Introduce local complex coordinates $z,\ \bar z$ in which $g=2g_{z \bar z}
|dz|^2$.
\bigskip
\noindent
{\bf 1.)} \ \ \ \ For $Q=0$, define the renormalized stress tensor by
$$
T(z) = - \12 \lim _{w \to z} \bigl ( \partial _z x \partial _w x
+ { 1 \over (z-w)^2} \bigr ).
$$
a) Using the OPE of $\partial _z x $ and $\partial _w x$, derive
all singular terms in the OPE of $T(z)$ and $T(w)$, and confirm
the form derived on general grounds
$$
T(z) T(w) \sim {c/2 \over (z-w)^4} + {2 \over (z-w)^2} T(w)

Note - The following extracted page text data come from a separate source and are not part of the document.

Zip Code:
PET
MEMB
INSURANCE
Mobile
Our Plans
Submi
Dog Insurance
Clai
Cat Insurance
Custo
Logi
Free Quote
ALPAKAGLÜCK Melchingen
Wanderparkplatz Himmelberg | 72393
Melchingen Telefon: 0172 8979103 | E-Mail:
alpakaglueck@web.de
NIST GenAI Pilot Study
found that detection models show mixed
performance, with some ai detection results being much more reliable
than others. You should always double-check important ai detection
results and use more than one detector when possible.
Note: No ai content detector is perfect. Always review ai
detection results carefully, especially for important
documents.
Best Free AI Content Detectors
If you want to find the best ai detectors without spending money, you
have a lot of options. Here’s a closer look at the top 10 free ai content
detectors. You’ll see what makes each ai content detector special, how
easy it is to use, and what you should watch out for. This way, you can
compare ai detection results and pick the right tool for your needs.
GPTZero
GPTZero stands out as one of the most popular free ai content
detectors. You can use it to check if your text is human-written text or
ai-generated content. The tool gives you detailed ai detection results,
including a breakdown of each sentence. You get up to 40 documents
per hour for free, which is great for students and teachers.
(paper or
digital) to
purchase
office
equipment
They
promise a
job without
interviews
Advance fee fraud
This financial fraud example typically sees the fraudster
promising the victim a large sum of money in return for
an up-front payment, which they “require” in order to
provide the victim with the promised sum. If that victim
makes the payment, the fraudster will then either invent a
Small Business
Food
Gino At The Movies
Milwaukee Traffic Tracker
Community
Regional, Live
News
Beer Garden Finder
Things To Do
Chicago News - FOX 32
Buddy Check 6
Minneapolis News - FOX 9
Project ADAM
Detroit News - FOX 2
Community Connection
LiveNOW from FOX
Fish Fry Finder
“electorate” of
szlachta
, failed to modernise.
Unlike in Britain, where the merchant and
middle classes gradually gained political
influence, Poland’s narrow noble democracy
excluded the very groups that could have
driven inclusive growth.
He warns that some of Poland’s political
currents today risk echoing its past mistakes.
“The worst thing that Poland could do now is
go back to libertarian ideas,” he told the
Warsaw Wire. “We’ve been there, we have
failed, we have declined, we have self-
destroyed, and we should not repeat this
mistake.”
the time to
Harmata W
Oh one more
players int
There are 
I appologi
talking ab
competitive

+ {1 \over z-w} \partial _w T(w).
$$
b) Show, by explicit conformal reparametrization $z \to z' = f(z)$,
that $T(z)$ transforms as a projective connection. \hfill\break
c) Use the result of b) to relate the stress tensor $T(z)$ and
the Virasoro generators $L_m$ on the cylinder and on the annulus.
\bigskip
\noindent
{\bf 2.)} \ \ \ \ For $Q\not=0$, consider the flat metric $g=2|dz|^2$.
\noindent
a) Derive the OPE of $\partial _z x$ and $\partial _wx$.
\hfill\break
b) Compute the stress tensor
and show that $T= T_{zz}$ is complex analytic at the classical level.
Define a suitable renormalized stress tensor. \hfill\break
c) Use the result of b) to obtain the central charge of the theory.
\hfill\break
d) Show that $: \exp \{ \beta x(z,\bar z) \} : $ is a primary field
for any value of $\beta \in {\bf C}$, and compute its conformal
weight ($h, \bar h$). \hfill\break
e) Is the field $\partial _z x$ primary ? Derive its transformation
law under conformal reparametrizations $z \to z' = f(z)$.
\end